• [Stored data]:
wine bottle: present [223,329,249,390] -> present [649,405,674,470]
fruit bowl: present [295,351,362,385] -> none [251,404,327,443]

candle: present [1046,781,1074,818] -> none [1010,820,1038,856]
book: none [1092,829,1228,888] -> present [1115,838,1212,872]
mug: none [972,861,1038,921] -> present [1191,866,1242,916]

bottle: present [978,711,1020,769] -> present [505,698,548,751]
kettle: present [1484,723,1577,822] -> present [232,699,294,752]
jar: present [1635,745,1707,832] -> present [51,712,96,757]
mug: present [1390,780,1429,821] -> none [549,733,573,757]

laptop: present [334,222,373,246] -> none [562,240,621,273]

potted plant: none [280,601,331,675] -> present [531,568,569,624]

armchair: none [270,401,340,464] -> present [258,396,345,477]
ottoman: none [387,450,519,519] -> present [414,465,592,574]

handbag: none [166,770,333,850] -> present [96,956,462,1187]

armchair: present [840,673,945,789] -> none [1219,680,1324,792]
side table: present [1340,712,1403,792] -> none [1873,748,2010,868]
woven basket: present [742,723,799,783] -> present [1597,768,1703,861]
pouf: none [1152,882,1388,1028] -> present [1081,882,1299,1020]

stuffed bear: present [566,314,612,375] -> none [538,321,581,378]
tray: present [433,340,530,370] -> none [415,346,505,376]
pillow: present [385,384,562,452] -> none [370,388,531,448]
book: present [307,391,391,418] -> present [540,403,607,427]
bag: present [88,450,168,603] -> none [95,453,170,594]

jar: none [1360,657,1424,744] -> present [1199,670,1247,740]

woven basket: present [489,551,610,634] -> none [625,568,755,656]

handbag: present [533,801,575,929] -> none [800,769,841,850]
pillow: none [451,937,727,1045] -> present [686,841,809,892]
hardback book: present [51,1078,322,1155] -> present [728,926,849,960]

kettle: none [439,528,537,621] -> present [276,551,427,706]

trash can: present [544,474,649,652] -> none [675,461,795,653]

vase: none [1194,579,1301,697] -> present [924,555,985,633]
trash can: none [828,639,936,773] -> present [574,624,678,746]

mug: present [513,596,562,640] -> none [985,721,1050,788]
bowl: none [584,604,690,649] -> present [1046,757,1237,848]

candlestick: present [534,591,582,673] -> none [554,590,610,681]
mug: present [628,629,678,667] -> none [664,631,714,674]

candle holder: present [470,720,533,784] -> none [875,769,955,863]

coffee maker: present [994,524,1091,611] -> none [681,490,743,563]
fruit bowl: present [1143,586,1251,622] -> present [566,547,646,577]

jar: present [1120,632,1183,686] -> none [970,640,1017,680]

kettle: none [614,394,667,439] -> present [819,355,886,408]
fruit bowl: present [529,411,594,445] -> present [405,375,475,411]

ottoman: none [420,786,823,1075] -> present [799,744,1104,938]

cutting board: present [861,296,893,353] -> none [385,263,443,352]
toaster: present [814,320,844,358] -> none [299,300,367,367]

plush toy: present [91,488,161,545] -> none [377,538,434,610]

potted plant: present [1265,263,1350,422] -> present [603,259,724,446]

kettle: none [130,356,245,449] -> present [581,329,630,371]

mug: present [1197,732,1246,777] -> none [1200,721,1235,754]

• [Task objective]: Starting with the line that holds "jar: present [1635,745,1707,832]" and ending with the line that holds "trash can: present", retype every line in the data above exactly, and nothing else.

• [The answer]:
jar: present [1635,745,1707,832] -> present [51,712,96,757]
mug: present [1390,780,1429,821] -> none [549,733,573,757]

laptop: present [334,222,373,246] -> none [562,240,621,273]

potted plant: none [280,601,331,675] -> present [531,568,569,624]

armchair: none [270,401,340,464] -> present [258,396,345,477]
ottoman: none [387,450,519,519] -> present [414,465,592,574]

handbag: none [166,770,333,850] -> present [96,956,462,1187]

armchair: present [840,673,945,789] -> none [1219,680,1324,792]
side table: present [1340,712,1403,792] -> none [1873,748,2010,868]
woven basket: present [742,723,799,783] -> present [1597,768,1703,861]
pouf: none [1152,882,1388,1028] -> present [1081,882,1299,1020]

stuffed bear: present [566,314,612,375] -> none [538,321,581,378]
tray: present [433,340,530,370] -> none [415,346,505,376]
pillow: present [385,384,562,452] -> none [370,388,531,448]
book: present [307,391,391,418] -> present [540,403,607,427]
bag: present [88,450,168,603] -> none [95,453,170,594]

jar: none [1360,657,1424,744] -> present [1199,670,1247,740]

woven basket: present [489,551,610,634] -> none [625,568,755,656]

handbag: present [533,801,575,929] -> none [800,769,841,850]
pillow: none [451,937,727,1045] -> present [686,841,809,892]
hardback book: present [51,1078,322,1155] -> present [728,926,849,960]

kettle: none [439,528,537,621] -> present [276,551,427,706]

trash can: present [544,474,649,652] -> none [675,461,795,653]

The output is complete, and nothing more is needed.